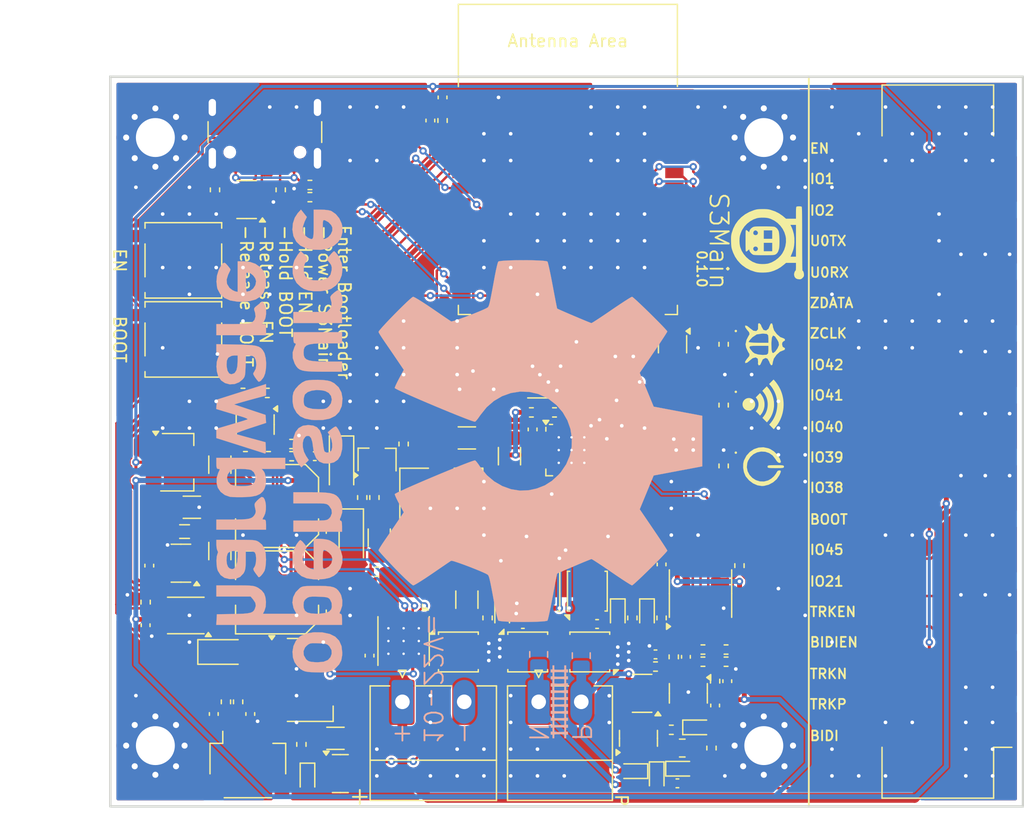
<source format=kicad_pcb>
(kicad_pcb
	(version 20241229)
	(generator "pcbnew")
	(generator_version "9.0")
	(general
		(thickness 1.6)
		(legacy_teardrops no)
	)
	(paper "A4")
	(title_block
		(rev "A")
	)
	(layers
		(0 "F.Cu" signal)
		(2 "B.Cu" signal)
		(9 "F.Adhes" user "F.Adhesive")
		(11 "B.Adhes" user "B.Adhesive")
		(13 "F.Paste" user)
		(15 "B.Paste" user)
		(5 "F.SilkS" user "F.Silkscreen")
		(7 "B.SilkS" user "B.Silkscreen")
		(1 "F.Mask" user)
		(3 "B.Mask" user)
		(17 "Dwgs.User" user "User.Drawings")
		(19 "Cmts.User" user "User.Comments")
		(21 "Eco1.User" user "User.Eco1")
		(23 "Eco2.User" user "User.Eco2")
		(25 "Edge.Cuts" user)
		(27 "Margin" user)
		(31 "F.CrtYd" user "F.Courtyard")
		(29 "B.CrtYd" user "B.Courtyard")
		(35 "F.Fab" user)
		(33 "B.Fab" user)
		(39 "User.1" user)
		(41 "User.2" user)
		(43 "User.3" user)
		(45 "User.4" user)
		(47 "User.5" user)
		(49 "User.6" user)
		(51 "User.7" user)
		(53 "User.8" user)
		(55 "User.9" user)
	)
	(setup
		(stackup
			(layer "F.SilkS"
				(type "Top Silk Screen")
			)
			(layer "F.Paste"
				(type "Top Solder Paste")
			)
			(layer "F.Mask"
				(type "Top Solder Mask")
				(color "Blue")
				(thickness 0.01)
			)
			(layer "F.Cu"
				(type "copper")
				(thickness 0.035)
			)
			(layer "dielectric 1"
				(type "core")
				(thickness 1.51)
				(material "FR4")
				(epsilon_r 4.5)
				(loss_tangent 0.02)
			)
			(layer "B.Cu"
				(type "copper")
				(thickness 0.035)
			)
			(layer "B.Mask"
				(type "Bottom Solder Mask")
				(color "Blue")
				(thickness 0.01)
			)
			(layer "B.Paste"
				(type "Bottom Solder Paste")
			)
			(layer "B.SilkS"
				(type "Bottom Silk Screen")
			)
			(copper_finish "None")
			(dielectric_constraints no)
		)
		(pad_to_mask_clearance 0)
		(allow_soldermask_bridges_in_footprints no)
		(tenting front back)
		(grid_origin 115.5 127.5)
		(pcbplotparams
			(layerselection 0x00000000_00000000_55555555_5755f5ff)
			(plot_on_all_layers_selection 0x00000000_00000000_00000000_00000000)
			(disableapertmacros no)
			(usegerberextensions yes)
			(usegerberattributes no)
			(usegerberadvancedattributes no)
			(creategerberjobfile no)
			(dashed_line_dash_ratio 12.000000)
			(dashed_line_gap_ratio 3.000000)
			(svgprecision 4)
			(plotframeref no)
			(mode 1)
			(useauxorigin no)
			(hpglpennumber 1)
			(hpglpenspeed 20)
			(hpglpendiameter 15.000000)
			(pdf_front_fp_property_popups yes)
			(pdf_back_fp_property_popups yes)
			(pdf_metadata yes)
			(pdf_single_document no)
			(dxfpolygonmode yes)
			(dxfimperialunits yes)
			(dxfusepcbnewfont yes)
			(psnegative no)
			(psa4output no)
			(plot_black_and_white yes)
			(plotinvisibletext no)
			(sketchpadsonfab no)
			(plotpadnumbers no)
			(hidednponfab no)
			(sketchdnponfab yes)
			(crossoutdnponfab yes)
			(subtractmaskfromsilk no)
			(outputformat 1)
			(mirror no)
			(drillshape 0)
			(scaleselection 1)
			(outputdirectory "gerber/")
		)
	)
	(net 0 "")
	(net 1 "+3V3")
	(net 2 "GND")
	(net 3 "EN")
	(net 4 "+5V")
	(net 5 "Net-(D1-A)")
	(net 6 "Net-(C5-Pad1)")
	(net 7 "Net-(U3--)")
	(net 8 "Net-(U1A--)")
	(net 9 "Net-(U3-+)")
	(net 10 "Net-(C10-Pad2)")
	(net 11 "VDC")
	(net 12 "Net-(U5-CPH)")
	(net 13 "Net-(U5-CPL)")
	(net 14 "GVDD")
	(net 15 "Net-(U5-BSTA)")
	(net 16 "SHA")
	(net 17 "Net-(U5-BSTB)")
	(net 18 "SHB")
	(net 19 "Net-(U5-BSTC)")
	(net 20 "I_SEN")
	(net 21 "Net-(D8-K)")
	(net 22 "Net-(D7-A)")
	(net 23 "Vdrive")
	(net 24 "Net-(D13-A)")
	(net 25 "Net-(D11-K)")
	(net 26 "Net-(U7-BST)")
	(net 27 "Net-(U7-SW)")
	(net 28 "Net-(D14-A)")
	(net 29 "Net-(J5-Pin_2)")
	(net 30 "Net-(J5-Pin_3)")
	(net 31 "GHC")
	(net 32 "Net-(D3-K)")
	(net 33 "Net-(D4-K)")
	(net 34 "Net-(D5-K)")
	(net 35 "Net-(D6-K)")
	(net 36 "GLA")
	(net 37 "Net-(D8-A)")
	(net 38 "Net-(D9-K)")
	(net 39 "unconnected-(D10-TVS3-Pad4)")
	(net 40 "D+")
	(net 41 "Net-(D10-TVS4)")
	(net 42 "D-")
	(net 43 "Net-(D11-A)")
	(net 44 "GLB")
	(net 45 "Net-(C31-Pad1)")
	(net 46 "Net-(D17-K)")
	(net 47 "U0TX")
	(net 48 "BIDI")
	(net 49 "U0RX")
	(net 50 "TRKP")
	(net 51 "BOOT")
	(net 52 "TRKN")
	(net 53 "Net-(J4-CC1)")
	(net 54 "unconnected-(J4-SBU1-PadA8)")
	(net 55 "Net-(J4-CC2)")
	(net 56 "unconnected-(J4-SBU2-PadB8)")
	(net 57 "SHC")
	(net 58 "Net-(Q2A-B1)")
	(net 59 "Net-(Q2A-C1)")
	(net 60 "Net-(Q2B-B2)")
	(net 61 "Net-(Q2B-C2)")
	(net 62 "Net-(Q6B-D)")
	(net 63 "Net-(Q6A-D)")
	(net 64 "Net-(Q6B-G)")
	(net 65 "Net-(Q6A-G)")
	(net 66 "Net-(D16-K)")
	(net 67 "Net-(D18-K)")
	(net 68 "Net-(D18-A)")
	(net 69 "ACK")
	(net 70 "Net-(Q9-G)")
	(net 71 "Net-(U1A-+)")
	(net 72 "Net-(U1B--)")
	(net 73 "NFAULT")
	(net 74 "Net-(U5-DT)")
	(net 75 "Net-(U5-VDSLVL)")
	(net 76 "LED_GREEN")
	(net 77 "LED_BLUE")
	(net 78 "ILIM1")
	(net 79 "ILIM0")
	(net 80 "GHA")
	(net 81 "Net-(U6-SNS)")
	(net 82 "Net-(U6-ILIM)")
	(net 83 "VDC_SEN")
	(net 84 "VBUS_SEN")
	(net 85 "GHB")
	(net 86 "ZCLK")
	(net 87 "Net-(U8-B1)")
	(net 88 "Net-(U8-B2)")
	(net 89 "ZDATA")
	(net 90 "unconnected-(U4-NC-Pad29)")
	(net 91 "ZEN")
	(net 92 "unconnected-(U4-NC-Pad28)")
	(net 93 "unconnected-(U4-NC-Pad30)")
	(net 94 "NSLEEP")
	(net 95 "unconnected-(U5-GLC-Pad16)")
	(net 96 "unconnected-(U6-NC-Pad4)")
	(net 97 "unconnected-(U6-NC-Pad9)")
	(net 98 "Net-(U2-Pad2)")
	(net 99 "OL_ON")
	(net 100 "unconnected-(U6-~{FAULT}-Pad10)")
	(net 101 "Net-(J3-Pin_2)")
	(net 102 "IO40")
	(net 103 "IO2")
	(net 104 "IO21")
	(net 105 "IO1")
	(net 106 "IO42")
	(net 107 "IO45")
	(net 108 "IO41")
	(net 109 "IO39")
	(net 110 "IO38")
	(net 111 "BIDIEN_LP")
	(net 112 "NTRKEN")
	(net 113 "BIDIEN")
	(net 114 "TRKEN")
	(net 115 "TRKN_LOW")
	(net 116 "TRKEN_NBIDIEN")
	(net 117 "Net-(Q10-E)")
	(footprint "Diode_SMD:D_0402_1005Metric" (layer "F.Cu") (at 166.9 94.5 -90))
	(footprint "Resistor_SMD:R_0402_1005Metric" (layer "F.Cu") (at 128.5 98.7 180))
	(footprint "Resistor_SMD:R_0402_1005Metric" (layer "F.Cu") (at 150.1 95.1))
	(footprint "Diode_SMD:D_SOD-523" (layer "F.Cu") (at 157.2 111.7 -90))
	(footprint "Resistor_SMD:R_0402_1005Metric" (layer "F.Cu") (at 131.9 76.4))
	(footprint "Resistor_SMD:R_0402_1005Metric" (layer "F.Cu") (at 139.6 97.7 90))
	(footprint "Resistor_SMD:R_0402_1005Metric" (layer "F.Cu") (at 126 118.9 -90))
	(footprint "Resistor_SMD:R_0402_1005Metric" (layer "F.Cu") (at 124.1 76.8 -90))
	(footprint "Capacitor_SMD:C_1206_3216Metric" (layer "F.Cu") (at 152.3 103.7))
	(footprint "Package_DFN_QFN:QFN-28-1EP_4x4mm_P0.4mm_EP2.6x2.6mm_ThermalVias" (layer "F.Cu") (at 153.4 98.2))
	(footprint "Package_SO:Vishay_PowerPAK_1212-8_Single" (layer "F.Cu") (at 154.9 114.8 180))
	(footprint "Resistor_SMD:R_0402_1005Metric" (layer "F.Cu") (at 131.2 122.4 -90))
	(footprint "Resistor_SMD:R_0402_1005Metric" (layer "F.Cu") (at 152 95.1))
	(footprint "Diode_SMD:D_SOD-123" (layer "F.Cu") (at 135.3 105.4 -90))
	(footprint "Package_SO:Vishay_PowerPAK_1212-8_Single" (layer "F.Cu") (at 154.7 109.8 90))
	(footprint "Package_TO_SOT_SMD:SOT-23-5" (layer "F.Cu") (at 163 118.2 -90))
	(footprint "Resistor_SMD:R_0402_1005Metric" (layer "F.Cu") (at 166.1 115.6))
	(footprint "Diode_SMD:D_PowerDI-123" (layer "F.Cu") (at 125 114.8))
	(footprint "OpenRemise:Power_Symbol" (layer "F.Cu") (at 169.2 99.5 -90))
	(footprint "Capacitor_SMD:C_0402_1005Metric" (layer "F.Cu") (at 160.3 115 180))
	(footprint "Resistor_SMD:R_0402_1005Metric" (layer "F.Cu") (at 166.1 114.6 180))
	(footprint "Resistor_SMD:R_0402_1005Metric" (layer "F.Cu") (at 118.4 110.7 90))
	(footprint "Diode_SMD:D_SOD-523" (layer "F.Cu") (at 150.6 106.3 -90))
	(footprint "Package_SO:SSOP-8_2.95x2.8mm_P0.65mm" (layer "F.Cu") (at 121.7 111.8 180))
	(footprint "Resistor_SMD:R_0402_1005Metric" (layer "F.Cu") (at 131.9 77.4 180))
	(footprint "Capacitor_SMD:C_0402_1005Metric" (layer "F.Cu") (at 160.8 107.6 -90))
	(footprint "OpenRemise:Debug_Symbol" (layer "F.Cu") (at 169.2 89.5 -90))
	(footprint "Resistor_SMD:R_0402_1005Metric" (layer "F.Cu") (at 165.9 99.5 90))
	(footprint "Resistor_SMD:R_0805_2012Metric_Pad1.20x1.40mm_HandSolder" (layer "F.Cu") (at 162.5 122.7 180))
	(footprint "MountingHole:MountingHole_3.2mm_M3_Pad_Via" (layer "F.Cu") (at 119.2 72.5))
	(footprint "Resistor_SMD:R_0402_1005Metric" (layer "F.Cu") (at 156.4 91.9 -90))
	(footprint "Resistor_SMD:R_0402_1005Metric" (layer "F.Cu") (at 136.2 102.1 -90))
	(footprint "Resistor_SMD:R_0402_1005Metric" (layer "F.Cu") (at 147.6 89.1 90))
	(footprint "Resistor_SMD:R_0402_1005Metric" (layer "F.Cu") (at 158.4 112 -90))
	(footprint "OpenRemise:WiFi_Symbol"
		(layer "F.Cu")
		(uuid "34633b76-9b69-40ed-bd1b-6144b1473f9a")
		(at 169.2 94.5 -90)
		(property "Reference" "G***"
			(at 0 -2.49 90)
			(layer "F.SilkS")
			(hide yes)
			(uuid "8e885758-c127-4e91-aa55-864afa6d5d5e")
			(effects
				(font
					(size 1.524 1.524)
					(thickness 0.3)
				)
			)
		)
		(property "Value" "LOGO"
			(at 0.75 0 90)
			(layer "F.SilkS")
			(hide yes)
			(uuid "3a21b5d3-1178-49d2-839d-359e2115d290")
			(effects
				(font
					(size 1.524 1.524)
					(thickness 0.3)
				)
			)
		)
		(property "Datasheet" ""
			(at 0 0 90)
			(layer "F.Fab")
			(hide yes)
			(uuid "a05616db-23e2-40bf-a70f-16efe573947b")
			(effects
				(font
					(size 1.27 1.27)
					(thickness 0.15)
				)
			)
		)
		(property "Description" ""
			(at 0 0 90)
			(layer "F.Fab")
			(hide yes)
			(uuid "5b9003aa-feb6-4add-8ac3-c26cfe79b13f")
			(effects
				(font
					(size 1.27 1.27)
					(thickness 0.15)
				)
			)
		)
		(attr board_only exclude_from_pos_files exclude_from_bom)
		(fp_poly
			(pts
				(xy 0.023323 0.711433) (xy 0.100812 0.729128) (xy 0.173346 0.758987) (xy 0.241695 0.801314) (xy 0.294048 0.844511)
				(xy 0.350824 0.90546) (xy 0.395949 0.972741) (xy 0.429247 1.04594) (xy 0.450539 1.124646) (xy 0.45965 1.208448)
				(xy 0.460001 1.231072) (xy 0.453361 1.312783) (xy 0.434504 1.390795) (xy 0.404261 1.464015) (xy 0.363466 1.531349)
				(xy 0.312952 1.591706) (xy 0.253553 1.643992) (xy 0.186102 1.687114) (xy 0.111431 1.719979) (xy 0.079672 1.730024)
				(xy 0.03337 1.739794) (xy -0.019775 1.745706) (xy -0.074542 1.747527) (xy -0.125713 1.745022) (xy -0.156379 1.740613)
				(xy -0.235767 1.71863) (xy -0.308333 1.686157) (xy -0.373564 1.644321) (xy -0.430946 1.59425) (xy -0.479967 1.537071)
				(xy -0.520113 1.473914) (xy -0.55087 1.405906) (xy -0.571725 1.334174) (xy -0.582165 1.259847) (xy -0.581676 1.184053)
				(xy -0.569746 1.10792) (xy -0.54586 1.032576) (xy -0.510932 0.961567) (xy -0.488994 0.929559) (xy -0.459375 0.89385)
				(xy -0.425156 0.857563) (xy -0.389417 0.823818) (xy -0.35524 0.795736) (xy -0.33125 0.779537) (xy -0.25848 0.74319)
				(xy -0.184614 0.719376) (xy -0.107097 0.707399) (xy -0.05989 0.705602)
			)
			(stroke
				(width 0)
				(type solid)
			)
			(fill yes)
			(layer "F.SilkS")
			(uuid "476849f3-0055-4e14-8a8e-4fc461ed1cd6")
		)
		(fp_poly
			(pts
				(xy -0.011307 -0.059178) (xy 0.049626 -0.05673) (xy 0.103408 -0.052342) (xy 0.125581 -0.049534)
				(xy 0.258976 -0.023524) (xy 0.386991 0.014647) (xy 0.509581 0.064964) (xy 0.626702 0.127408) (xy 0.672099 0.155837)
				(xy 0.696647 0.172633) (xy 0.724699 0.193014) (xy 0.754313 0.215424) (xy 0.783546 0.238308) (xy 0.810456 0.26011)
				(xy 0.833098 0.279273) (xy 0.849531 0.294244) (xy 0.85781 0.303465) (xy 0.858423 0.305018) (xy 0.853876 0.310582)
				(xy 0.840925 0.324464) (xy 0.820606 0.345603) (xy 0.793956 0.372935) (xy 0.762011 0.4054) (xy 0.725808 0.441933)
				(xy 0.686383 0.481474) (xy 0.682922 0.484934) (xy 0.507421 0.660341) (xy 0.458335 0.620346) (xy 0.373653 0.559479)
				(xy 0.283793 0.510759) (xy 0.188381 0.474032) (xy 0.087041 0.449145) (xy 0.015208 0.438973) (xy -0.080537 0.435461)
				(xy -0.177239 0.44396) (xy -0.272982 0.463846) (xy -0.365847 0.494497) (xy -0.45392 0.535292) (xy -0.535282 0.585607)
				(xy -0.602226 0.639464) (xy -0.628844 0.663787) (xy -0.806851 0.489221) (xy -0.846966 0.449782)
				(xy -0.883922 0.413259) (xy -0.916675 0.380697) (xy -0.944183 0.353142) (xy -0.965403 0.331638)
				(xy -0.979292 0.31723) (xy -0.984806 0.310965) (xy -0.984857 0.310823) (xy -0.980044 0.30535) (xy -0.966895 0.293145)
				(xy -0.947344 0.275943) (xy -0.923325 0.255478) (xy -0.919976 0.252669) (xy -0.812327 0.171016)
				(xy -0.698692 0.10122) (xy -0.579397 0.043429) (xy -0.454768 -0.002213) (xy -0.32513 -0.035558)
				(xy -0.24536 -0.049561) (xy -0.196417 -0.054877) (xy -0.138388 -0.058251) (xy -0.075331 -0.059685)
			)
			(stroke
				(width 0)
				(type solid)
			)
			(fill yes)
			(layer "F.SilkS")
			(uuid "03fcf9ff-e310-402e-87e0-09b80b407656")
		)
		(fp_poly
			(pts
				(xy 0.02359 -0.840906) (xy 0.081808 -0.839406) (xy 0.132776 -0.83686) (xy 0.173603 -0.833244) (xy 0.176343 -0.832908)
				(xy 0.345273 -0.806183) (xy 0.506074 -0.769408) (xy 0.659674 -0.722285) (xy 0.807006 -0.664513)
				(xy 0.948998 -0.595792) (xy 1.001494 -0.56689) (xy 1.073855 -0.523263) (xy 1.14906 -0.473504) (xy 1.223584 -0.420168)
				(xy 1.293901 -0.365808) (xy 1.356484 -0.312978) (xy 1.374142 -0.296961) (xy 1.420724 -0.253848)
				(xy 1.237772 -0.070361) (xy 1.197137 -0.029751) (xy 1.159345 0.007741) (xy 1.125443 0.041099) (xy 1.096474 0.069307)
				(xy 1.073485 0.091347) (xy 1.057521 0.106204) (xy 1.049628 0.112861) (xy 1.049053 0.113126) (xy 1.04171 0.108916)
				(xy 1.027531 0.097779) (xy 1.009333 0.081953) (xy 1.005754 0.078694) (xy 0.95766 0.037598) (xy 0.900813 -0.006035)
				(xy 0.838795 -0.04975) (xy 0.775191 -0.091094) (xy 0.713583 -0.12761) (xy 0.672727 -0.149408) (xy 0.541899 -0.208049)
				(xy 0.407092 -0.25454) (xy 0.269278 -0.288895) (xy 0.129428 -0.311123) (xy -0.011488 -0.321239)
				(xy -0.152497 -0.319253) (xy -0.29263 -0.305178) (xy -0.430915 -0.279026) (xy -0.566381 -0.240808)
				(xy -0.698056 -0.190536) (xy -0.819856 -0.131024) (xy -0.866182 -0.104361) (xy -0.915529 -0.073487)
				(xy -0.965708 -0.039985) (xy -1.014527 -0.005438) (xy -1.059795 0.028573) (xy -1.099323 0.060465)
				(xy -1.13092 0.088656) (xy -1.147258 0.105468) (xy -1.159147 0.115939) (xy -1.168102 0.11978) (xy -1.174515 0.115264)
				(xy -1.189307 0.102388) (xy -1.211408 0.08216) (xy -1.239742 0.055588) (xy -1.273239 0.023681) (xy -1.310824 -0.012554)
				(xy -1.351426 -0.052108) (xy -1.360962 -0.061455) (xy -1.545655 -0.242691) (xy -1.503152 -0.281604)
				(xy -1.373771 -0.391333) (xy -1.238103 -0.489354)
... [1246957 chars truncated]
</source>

==

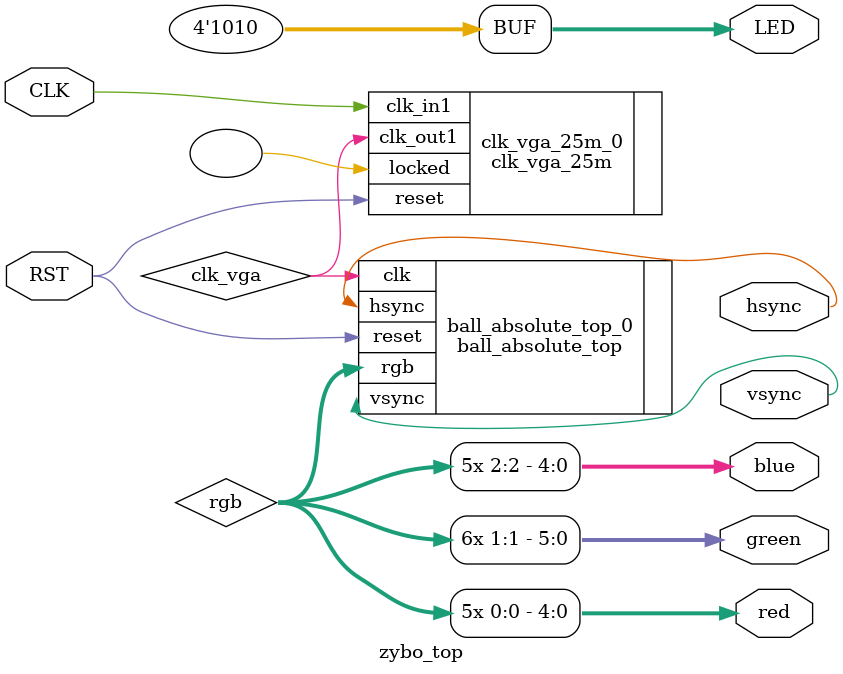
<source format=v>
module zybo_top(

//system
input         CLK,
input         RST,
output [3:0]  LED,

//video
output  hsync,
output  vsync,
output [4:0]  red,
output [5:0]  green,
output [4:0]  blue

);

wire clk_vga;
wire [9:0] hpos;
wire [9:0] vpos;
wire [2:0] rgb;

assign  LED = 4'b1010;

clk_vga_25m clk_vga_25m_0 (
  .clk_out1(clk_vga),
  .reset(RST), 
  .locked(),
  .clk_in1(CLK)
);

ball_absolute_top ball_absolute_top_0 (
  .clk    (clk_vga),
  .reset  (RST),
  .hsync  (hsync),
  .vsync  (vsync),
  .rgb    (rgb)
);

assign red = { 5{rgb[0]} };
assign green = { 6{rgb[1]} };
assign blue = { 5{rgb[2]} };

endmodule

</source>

ACTION ITEM
If a line of the entries contains "Courtyard", it counts; give the total of such lines and nothing more.

RESPONSE
2